> [Assignment]:
Where a line of the entries holds the string "precipitation", copy that line.

> [Data supplied]:

★ ★ ★

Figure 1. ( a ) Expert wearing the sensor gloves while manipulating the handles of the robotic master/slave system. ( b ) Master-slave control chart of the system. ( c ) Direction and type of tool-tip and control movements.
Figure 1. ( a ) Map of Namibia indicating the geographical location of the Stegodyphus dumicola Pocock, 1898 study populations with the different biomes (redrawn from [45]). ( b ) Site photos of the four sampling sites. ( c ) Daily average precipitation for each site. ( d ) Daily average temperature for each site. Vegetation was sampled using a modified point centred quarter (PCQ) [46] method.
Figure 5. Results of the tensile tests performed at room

★ ★ ★

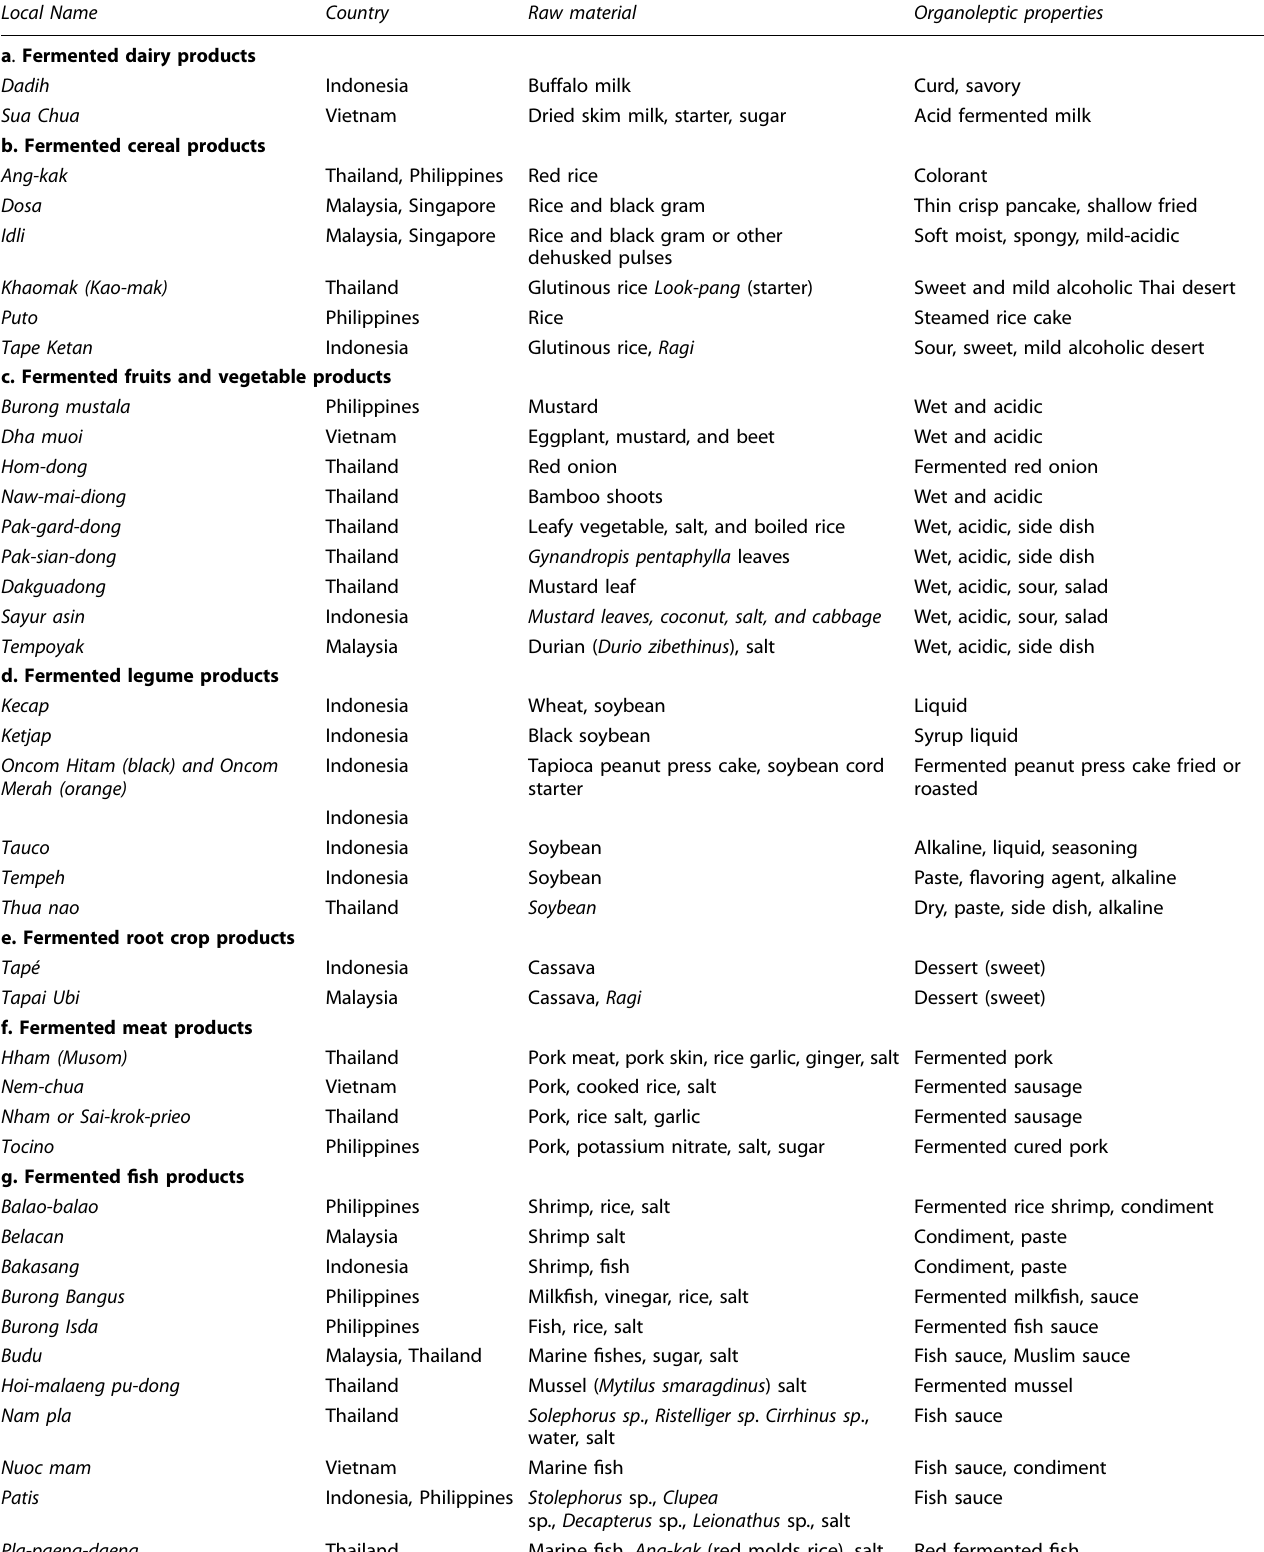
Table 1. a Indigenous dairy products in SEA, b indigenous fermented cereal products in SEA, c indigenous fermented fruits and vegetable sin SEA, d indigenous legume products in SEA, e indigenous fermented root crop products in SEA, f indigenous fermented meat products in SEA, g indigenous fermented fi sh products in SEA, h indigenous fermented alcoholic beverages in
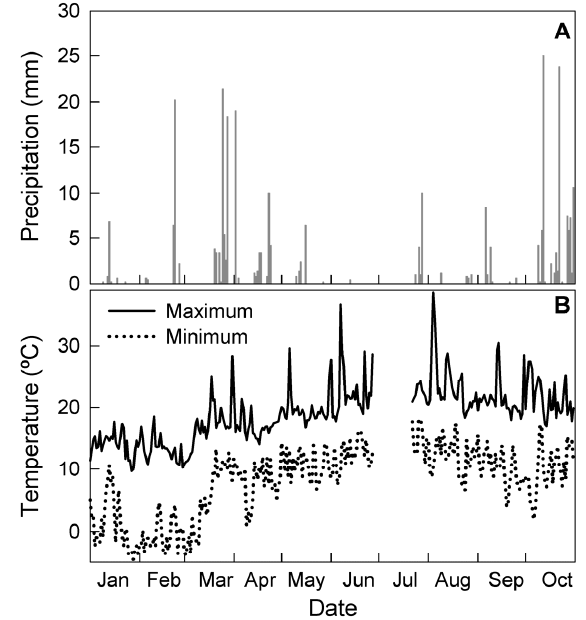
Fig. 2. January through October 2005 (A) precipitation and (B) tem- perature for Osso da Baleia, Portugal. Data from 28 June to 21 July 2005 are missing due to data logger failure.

★ ★ ★

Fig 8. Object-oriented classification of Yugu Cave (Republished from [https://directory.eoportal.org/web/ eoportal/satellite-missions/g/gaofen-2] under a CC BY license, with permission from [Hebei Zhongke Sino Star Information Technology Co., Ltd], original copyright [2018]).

★ ★ ★

> [Expected answer]:
Figure 1. ( a ) Map of Namibia indicating the geographical location of the Stegodyphus dumicola Pocock, 1898 study populations with the different biomes (redrawn from [45]). ( b ) Site photos of the four sampling sites. ( c ) Daily average precipitation for each site. ( d ) Daily average temperature for each site. Vegetation was sampled using a modified point centred quarter (PCQ) [46] method.
Fig. 2. January through October 2005 (A) precipitation and (B) tem- perature for Osso da Baleia, Portugal. Data from 28 June to 21 July 2005 are missing due to data logger failure.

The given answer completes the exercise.